From the WebMD Archives

Sept. 24, 1999 (Cleveland) -- A type of blood pressure medication that has been shown to help prevent the kidney damage associated with type 2 diabetes may cause an annoying, hacking, dry cough in as many as 15% of diabetics who take it, according to a survey done by a team of Italian researchers. The survey findings are reported in the September issue of Diabetes Care.

The medication, called an ACE inhibitor, includes such drugs as Vasotec (enalapril), Capoten (captopril), and Prinivil (lisinopril). ACE inhibitors have been shown to be the most effective medication for controlling blood pressure in diabetics. High blood pressure and type 2 diabetes often occur hand-in-hand, and the combination can damage the kidneys, eventually causing kidney failure.

In the survey, Pier Luigi Malini, MD, associate professor of medical therapeutics at the University of Bologna, tells WebMD that of the diabetic patients who reported the cough, only about 5% asked to be taken off the drug because of it. None of the patients involved in the study were aware that Malini's team was investigating cough.

Malini tells WebMD that one very intriguing finding was that the 5% who did stop taking the medication because of the cough were among the few patients who knew it was a side effect.

"This point is extremely interesting. Certainly awareness of the possibility of a side effect increases the chances that a patient might declare it," Malini says. "There are some patients who read the leaflet that accompanies the medication box, and the next time you see them they declare all the symptoms written."

But the fact that some patients did not know about the cough is troubling, says Malini, because it suggests that the physicians treating them did not fully explain the drug.
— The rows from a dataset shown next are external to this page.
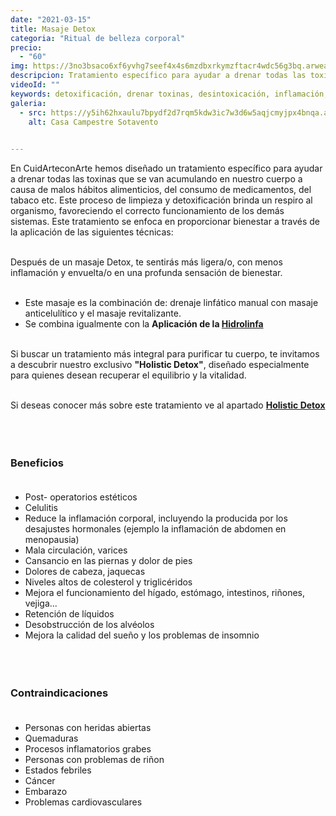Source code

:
 ```yaml
---
date: "2021-03-15"
title: Masaje Detox
categoria: "Ritual de belleza corporal"
precio: 
  - "60"
img: https://3no3bsaco6xf6yvhg7seef4x4s6mzdbxrkymzftacr4wdc56g3bq.arweave.net/212wyAJ3rl9ipzfkQheX5LzMjDeKsMyWYBR5YYu-NsM
descripcion: Tratamiento específico para ayudar a drenar todas las toxinas que se van acumulando en nuestro cuerpo a causa de malos hábitos alimenticios, del consumo de medicamentos, del tabaco etc.
videoId: ""
keywords: detoxificación, drenar toxinas, desintoxicación, inflamación, limpieza orgánica, equilibrio, vitalidad
galeria:
  - src: https://y5ih62hxaulu7bpydf2d7rqm5kdw3ic7w3d6w5aqjcmyjpx4bnqa.arweave.net/x1B_aPcFF0-F-Bl0P8YM6odtoF-2x-t0EEiZhL78C2A
    alt: Casa Campestre Sotavento

  
---
```


En CuidArteconArte hemos diseñado un tratamiento específico para ayudar a drenar todas las toxinas que se van acumulando en nuestro cuerpo a causa de malos hábitos alimenticios, del consumo de medicamentos, del tabaco etc. Este proceso de limpieza y detoxificación brinda un respiro al organismo, favoreciendo el correcto funcionamiento de los demás sistemas. Este tratamiento se enfoca en proporcionar bienestar a través de la aplicación de las siguientes técnicas:<br><br>

Después de un masaje Detox, te sentirás más ligera/o, con menos inflamación y envuelta/o en una profunda sensación de bienestar.<br><br>


- Este masaje es la combinación de: drenaje linfático manual con masaje anticelulítico y el masaje revitalizante.
- Se combina igualmente con la **Aplicación de la <a href= "/masajesCorporales/hidrolinfa">Hidrolinfa**</a> <br><br>

Si buscar un tratamiento más integral para purificar tu cuerpo, te invitamos a descubrir nuestro exclusivo **"Holistic Detox"**, diseñado especialmente para quienes desean recuperar el equilibrio y la vitalidad.<br><br>

Si deseas conocer más sobre este tratamiento ve al apartado <a href = "/corporal/holistic-detox/">**Holistic Detox**</a><br><br>
<br><br>

### Beneficios <br><br>

- Post- operatorios estéticos
- Celulitis
- Reduce la inflamación corporal, incluyendo la producida por los desajustes hormonales (ejemplo la inflamación de abdomen en menopausia)
- Mala circulación, varices
- Cansancio en las piernas y dolor de pies
- Dolores de cabeza, jaquecas
- Niveles altos de colesterol y triglicéridos
- Mejora el funcionamiento del hígado, estómago, intestinos, riñones, vejiga...
- Retención de líquidos
- Desobstrucción de los alvéolos
- Mejora la calidad del sueño y los problemas de insomnio <br><br>
<br><br>

### Contraindicaciones <br><br>

- Personas con heridas abiertas
- Quemaduras
- Procesos inflamatorios grabes
- Personas con problemas de riñon
- Estados febriles
- Cáncer
- Embarazo
- Problemas cardiovasculares

<br><br>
Failure to discuss the side effects of medications is "a major problem in chronic diseases: Side effects that do not endanger the lives of patients but may worsen the quality of life are often ignored," Malini says. He adds that this lack of attention to comfort or quality of life often leads patients to stop taking needed drugs.

Better communication between patients and doctors about possible side effects will probably help, according to Malini. He says that there are other options available for people who experience the cough and who discuss this side effect with their physicians.

The same researchers presenting the current findings previously found that just 7.4% of patients without diabetes who were taking an ACE inhibitor developed the drug-induced cough.